GERECHTSHOF ’s-HERTOGENBOSCH
Team Handelsrecht
Uitspraak : 16 juni 2022
Zaaknummer : 200.306.319/01
Zaaknummer eerste aanleg : 8244280 AZ VERZ 19-127
in de zaak in hoger beroep van:
[appellant],
wonende te [woonplaats] ,
appellant,
hierna aan te duiden als [appellant] ,
advocaat: mr. F.H.I. Hundscheid te Sittard,
tegen
[verweerster] B.V.,
gevestigd te [vestigingsplaats] ,
verweerster,
hierna aan te duiden als [verweerster] ,
advocaat: mr.

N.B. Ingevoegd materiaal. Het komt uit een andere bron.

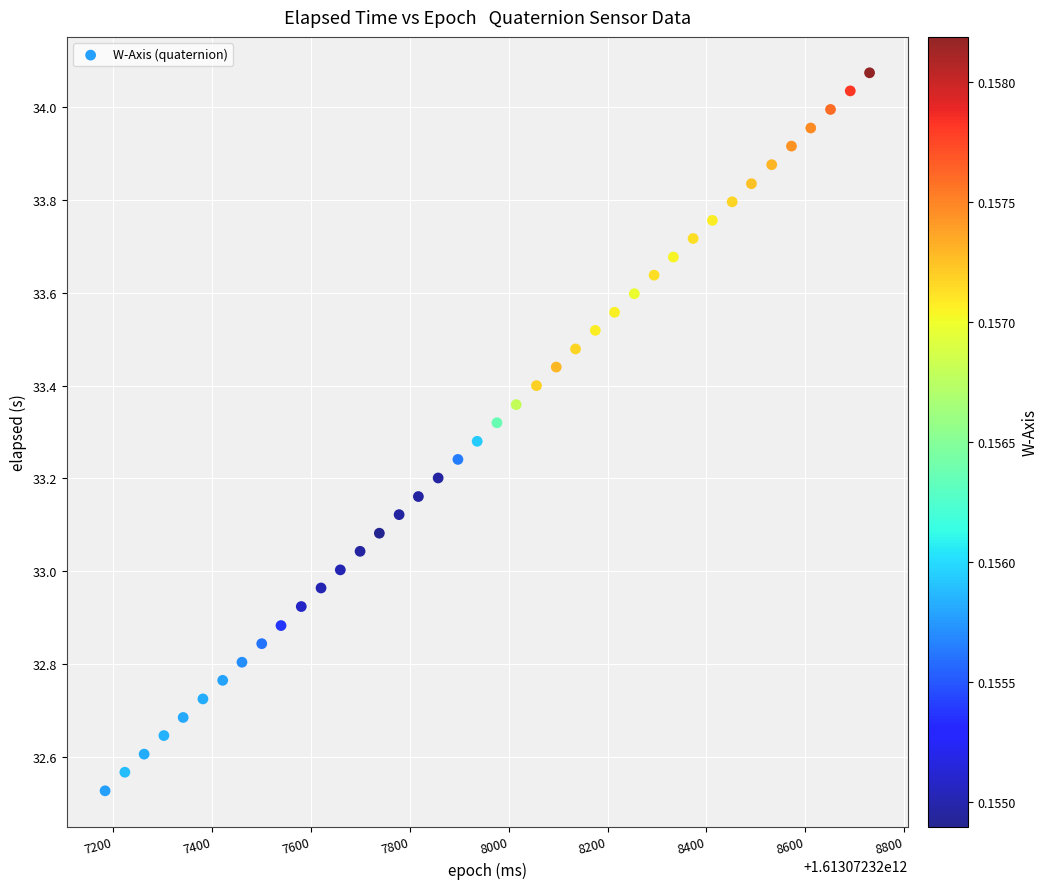

What is the range of Y values (max minus min)?

1.5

I. Swennen te Maastricht.

1.Het geding in eerste aanleg

Het hof verwijst naar de beschikking van de kantonrechter van de rechtbank Limburg, zittingsplaats Maastricht, van 8 november 2021.

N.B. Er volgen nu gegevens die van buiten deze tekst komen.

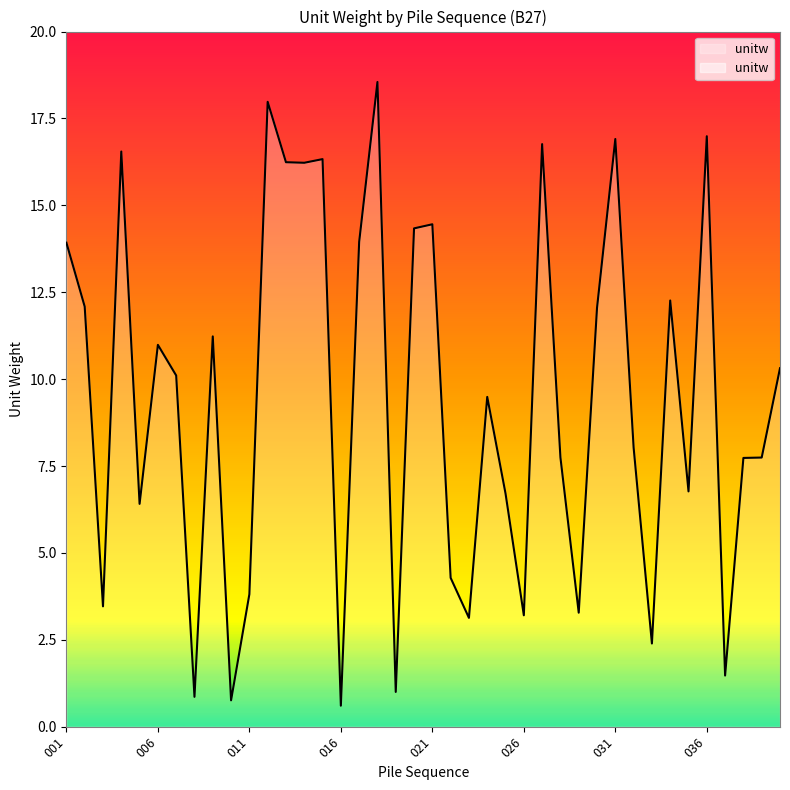

Reading left to right, list all the values displayed in this chart.

13.9	12.1	3.5	16.5	6.4	11.0	10.1	0.9	11.2	0.8	3.8	18.0	16.2	16.2	16.3	0.6	13.9	18.5	1.0	14.3	14.5	4.3	3.1	9.5	6.7	3.2	16.8	7.7	3.3	12.1	16.9	8.0	2.4	12.3	6.8	17.0	1.5	7.7	7.7	10.3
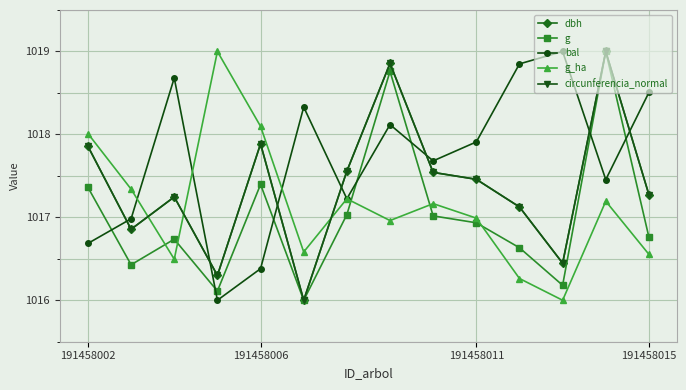

Which series has the largest total across all categories?

bal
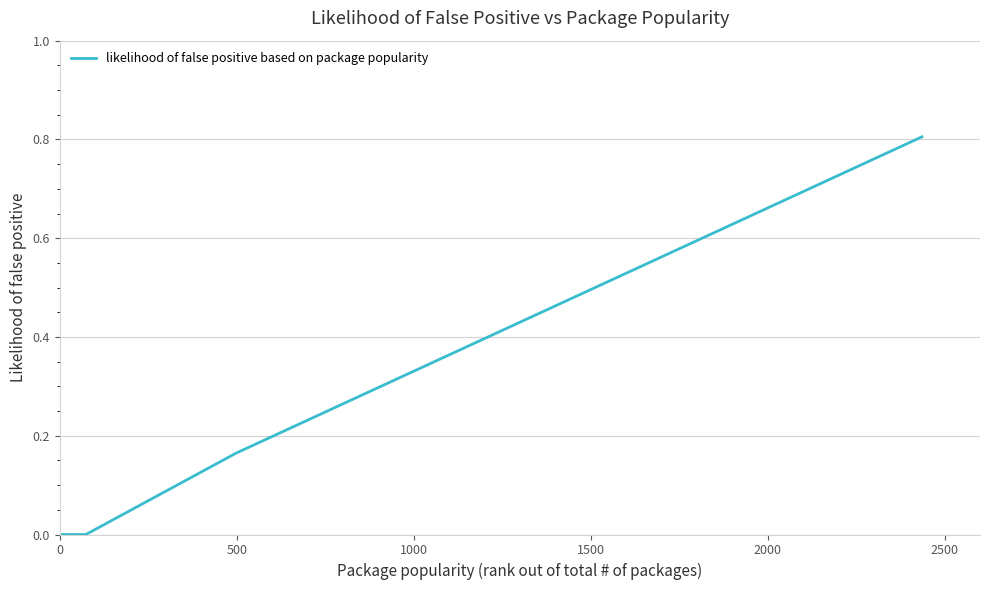

What is the difference between the maximum and minimum values?

0.8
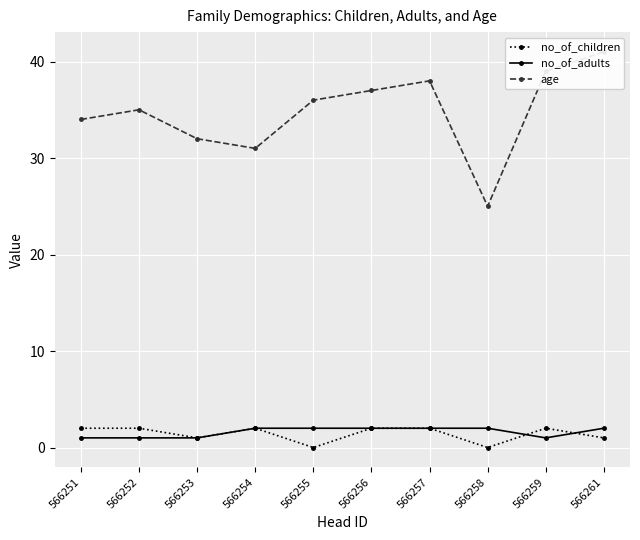

Reading right to left, what are all the values shown in this chart?

no_of_children: 1	2	0	2	2	0	2	1	2	2
no_of_adults: 2	1	2	2	2	2	2	1	1	1
age: 41	39	25	38	37	36	31	32	35	34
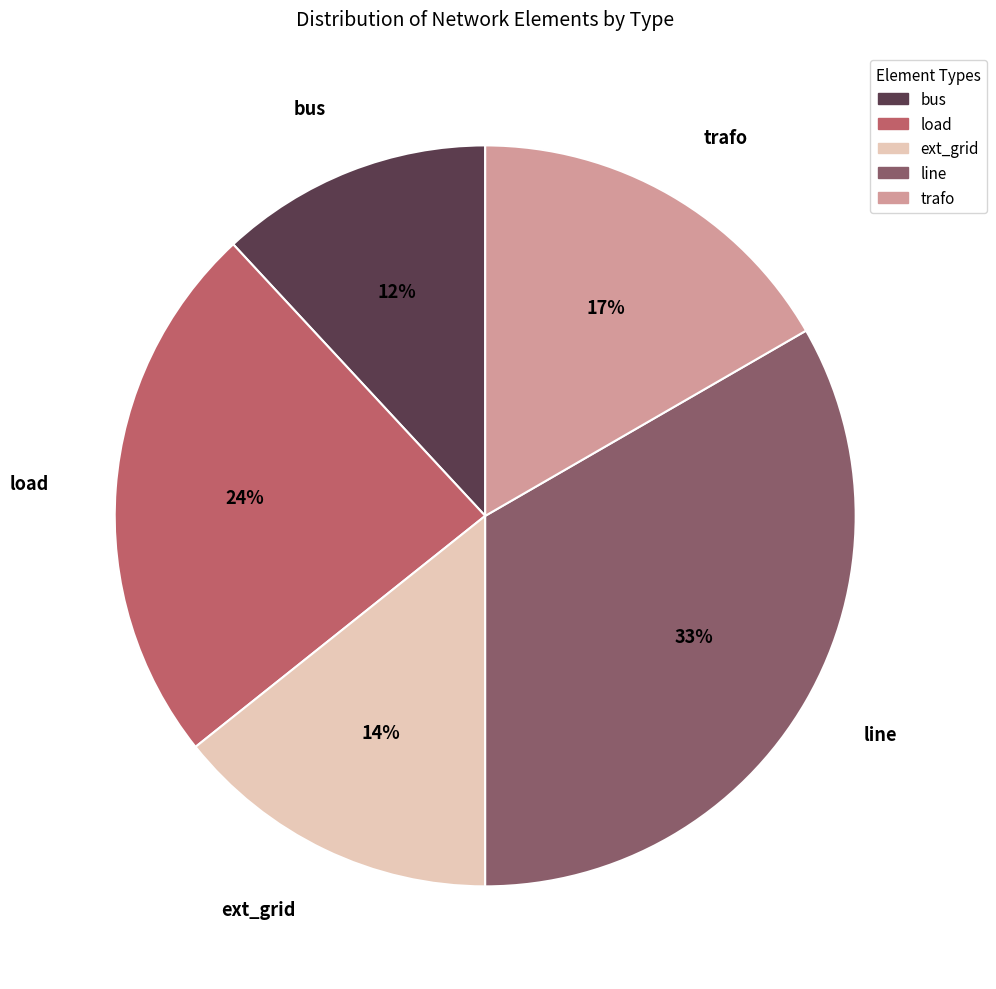

Is there a majority slice in this chart?

No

2.Het geding in hoger beroep

2.1.
Het verloop van de procedure blijkt uit:
- het beroepschrift met het procesdossier van de eerste aanleg en producties, ingekomen ter griffie op 7 februari 2022;
  • het proces- verbaal van de mondelinge behandeling in eerste aanleg, ingekomen ter griffie op 17 februari 2022;
  • twee brieven van [appellant] met twee producties, ingekomen ter griffie op 26 april 2022 en 6 mei 2022;
  • het verweerschrift met producties, ingekomen ter griffie op 9 mei 2022;
  • de op 19 mei 2022 gehouden mondelinge behandeling, waarbij zijn gehoord:
- [appellant] , bijgestaan door mr. Hundscheid;
- namens [verweerster] [betrokkene 1] en [betrokkene 2] , bijgestaan door mrs. Swennen en Somers.
- de ter zitting door [verweerster] overgelegde pleitnota, voor zover die is voorgelezen.
2.2.
Het hof heeft daarna een datum voor beschikking bepaald. Het hof doet recht op bovenvermelde stukken.
3. De beoordeling
De feiten
3.1.
In dit hoger beroep kan worden uitgegaan van de volgende feiten.

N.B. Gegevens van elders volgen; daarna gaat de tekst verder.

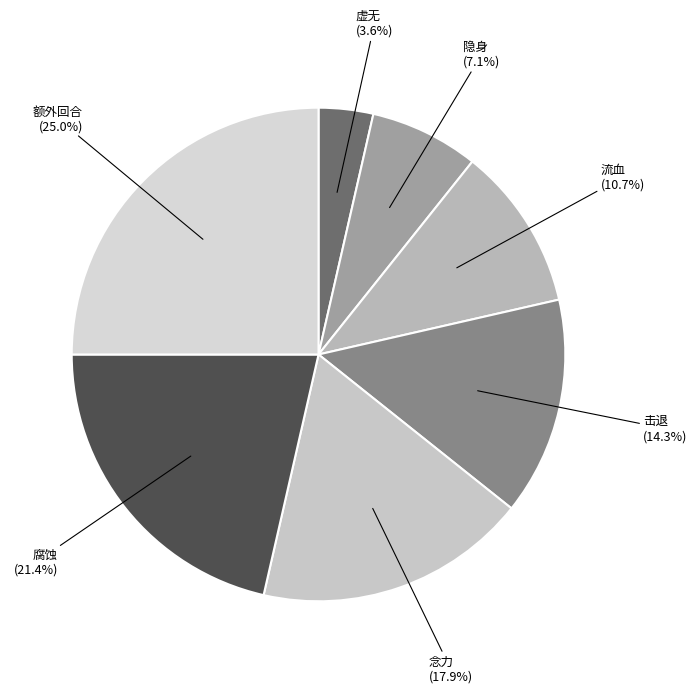

Rank the categories by value from highest to lowest.

额外回合, 腐蚀, 念力, 击退, 流血, 隐身, 虚无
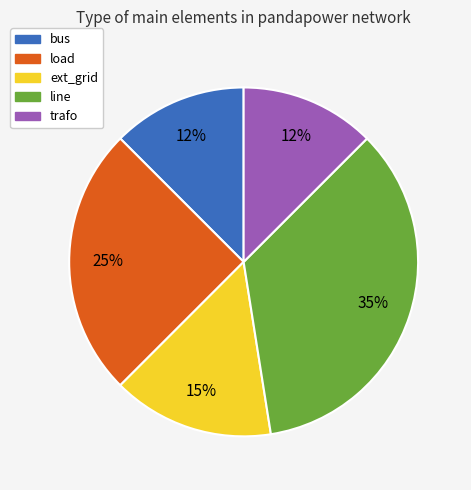

Is the sum of line and bus greater than half?

No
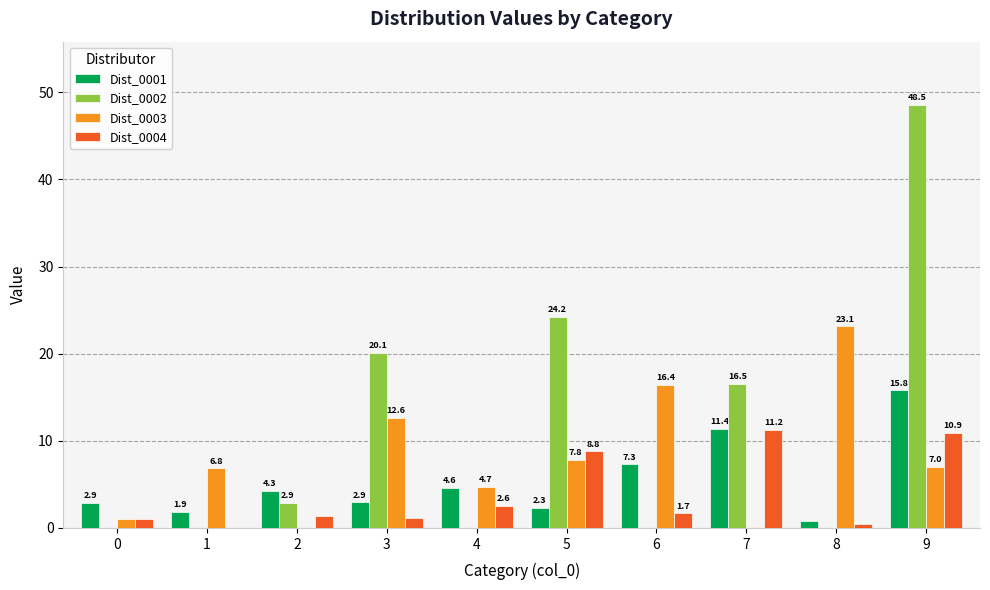

How many series are shown in this chart?

4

[verweerster] maakt onderdeel uit van de [verweerster] groep. Deze groep met wereldwijd meer dan 90.000 werknemers is actief in 150 landen. De operationele moederonderneming is gevestigd in [plaats 1] (VS). In Nederland heeft [verweerster] meer dan 3.000 werknemers in dienst, verspreid over vijf vestigingen, waaronder een vestiging te [vestigingsplaats] waar het European Operations Center van [verweerster] is gevestigd. Het tax team van [verweerster] voor de EMEA-regio (Europa, Midden-Oosten en Afrika) is aldaar werkzaam. Dit team ondersteunt de rechtspersonen van de [verweerster] groep binnen die regio bij alle corporate tax aangelegenheden.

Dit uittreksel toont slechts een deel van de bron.